## Problem statement
Please provide the entries below again, word for word.
*** Data excerpts ***
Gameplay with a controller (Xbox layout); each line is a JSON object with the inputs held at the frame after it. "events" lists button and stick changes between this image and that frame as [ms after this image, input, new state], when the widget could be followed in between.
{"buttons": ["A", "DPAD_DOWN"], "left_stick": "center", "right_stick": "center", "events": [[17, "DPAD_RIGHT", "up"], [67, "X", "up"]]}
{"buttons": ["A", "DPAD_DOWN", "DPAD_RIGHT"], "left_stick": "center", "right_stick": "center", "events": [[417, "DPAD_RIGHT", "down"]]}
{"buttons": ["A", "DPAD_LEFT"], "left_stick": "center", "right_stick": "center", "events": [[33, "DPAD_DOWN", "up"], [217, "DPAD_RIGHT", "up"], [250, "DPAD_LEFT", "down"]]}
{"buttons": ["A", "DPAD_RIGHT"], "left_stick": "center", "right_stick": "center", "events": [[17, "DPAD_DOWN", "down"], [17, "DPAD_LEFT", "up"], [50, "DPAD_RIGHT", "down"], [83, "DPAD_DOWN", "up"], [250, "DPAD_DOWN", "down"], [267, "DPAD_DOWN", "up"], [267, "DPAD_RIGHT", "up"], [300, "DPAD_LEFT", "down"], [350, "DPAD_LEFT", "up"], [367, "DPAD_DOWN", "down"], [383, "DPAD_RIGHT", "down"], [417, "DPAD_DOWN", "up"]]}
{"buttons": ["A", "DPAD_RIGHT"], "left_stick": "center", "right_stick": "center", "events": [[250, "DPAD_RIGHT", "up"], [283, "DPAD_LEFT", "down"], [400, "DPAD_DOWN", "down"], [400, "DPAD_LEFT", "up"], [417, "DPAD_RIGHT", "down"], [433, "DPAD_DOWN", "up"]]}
*** End of Data excerpts ***
## Answer
Gameplay with a controller (Xbox layout); each line is a JSON object with the inputs held at the frame after it. "events" lists button and stick changes between this image and that frame as [ms after this image, input, new state], when the widget could be followed in between.
{"buttons": ["A", "DPAD_DOWN"], "left_stick": "center", "right_stick": "center", "events": [[17, "DPAD_RIGHT", "up"], [67, "X", "up"]]}
{"buttons": ["A", "DPAD_DOWN", "DPAD_RIGHT"], "left_stick": "center", "right_stick": "center", "events": [[417, "DPAD_RIGHT", "down"]]}
{"buttons": ["A", "DPAD_LEFT"], "left_stick": "center", "right_stick": "center", "events": [[33, "DPAD_DOWN", "up"], [217, "DPAD_RIGHT", "up"], [250, "DPAD_LEFT", "down"]]}
{"buttons": ["A", "DPAD_RIGHT"], "left_stick": "center", "right_stick": "center", "events": [[17, "DPAD_DOWN", "down"], [17, "DPAD_LEFT", "up"], [50, "DPAD_RIGHT", "down"], [83, "DPAD_DOWN", "up"], [250, "DPAD_DOWN", "down"], [267, "DPAD_DOWN", "up"], [267, "DPAD_RIGHT", "up"], [300, "DPAD_LEFT", "down"], [350, "DPAD_LEFT", "up"], [367, "DPAD_DOWN", "down"], [383, "DPAD_RIGHT", "down"], [417, "DPAD_DOWN", "up"]]}
{"buttons": ["A", "DPAD_RIGHT"], "left_stick": "center", "right_stick": "center", "events": [[250, "DPAD_RIGHT", "up"], [283, "DPAD_LEFT", "down"], [400, "DPAD_DOWN", "down"], [400, "DPAD_LEFT", "up"], [417, "DPAD_RIGHT", "down"], [433, "DPAD_DOWN", "up"]]}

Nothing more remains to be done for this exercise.